→ Activities
• a. In the article on Belarus, rewrite the paragraph beginning "Lukashenka’s address to the nation" as a shorter version that keeps its main facts.
• b. List every line of the rows that contains the string "Děng", matching case exactly.
*** Opening of Document text ***
Andrei Liakhovich. Development of the Situation in Belarus in the First Half of May 2012: Main Events and Comments

May 25th, 2012 | By | Category: Belarus, Politics

Lukashenka’s regime is trying to capitalize on worsening of relations between Russia and the United States caused by the issue of the anti-missile defense. It is unlikely that the government is able to get the maximum, i.e. expansion of Russia’s economic support. However, the authorities receive additional guarantees of maintaining the economic support at the current level. At least this year, Russia will not revive sensitive issues in its relations with Belarus.

Introduction:

Lukashenka’s address to the nation and the parliament on May 8 is a program of foreign and domestic policy for 2012 (http://news.tut.by/politics/287942.html). Moreover, taking into account the presidential election in Russia, it is a policy program for quite a long-term period.

In order not to overload this quite lengthy report, I will not comment here on the idea of creating a government in exile announced by some opposition politicians. Opposition in its current state is not a player in the development of situation in Belarus.

Summary:

Lukashenka’s regime is trying to capitalize on worsening of relations between Russia and the United States caused by the issue of the anti-missile defense. It is unlikely that the government is able to get the maximum, i.e. expansion of Russia’s economic support. However, the authorities receive additional guarantees of maintaining the economic support at the current level. At least this year, Russia will not revive sensitive issues in its relations with Belarus.
*** Close of Document text ***
*** Opening of Extracted records ***
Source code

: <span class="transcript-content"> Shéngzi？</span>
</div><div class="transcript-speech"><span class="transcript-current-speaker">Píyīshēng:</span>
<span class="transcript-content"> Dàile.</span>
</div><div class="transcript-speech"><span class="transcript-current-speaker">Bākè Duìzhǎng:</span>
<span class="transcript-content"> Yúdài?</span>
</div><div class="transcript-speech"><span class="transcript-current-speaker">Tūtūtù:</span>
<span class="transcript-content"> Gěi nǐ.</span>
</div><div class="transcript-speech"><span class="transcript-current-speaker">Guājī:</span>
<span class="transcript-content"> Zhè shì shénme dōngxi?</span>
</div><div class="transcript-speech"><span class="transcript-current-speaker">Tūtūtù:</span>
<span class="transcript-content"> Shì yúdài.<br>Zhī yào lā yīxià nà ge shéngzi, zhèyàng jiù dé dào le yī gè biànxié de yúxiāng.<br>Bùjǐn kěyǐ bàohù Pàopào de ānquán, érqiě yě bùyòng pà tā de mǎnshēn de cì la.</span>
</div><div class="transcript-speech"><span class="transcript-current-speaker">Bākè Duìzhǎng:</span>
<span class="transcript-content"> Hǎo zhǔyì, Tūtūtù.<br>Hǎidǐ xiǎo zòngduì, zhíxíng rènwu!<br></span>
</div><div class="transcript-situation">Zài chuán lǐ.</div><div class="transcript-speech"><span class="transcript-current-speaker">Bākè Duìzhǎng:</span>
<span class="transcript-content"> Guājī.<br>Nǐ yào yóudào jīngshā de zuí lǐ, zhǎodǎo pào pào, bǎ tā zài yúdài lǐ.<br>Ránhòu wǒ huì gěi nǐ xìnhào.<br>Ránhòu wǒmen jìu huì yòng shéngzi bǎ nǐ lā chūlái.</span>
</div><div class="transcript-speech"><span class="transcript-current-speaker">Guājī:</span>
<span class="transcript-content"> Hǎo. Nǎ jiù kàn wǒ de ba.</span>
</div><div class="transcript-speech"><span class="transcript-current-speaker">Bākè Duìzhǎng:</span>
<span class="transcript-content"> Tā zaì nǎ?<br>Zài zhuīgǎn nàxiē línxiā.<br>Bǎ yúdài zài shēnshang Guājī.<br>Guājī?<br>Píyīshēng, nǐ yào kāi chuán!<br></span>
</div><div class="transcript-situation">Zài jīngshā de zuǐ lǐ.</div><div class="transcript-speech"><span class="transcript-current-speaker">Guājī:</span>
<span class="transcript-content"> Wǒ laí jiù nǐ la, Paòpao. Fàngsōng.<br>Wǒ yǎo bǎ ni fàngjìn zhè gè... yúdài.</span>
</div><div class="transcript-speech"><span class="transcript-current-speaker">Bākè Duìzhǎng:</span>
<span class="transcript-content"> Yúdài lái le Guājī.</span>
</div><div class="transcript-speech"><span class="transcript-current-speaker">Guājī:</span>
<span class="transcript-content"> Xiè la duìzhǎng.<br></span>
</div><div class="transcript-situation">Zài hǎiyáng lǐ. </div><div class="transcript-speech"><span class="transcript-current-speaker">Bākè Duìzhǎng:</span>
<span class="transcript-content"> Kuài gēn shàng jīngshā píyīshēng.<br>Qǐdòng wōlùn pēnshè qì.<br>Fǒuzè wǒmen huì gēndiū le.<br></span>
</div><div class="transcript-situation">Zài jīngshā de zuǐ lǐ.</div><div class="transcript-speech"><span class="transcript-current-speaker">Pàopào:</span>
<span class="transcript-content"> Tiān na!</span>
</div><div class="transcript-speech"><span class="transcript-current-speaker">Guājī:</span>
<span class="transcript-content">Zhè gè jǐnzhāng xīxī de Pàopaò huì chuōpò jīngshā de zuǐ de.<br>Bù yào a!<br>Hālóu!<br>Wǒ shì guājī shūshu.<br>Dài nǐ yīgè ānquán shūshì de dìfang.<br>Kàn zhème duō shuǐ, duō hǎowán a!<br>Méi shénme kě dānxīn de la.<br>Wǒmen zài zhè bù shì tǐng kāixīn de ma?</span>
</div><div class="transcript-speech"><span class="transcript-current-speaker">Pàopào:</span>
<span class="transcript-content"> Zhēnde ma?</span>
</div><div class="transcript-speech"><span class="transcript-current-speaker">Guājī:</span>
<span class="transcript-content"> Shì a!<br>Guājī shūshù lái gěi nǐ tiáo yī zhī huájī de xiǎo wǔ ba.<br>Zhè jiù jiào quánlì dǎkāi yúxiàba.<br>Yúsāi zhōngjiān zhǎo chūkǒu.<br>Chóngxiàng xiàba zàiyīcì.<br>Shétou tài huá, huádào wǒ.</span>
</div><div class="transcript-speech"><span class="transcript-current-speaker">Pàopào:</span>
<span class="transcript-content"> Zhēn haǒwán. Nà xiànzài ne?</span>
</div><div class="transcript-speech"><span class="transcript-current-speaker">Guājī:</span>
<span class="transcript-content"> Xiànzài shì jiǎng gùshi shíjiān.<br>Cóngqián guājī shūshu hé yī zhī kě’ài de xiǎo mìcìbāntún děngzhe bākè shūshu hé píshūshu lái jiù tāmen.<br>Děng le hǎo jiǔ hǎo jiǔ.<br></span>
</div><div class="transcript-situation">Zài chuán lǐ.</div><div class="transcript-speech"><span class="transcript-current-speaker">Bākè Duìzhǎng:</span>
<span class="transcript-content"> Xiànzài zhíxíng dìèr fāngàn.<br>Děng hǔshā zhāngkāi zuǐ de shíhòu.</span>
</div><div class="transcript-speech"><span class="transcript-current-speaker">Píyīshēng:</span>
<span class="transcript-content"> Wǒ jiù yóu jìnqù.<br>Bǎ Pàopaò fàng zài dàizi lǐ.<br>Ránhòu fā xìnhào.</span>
*** Close of Extracted records ***
→ Task-by-task results
• a. Lukashenka's May 8 address to the nation and the parliament lays out his foreign and domestic policy program for 2012. Given the presidential election in Russia, it is also a policy program for a fairly long period.

• b.
<span class="transcript-content"> Xiànzài shì jiǎng gùshi shíjiān.<br>Cóngqián guājī shūshu hé yī zhī kě’ài de xiǎo mìcìbāntún děngzhe bākè shūshu hé píshūshu lái jiù tāmen.<br>Děng le hǎo jiǔ hǎo jiǔ.<br></span>
<span class="transcript-content"> Xiànzài zhíxíng dìèr fāngàn.<br>Děng hǔshā zhāngkāi zuǐ de shíhòu.</span>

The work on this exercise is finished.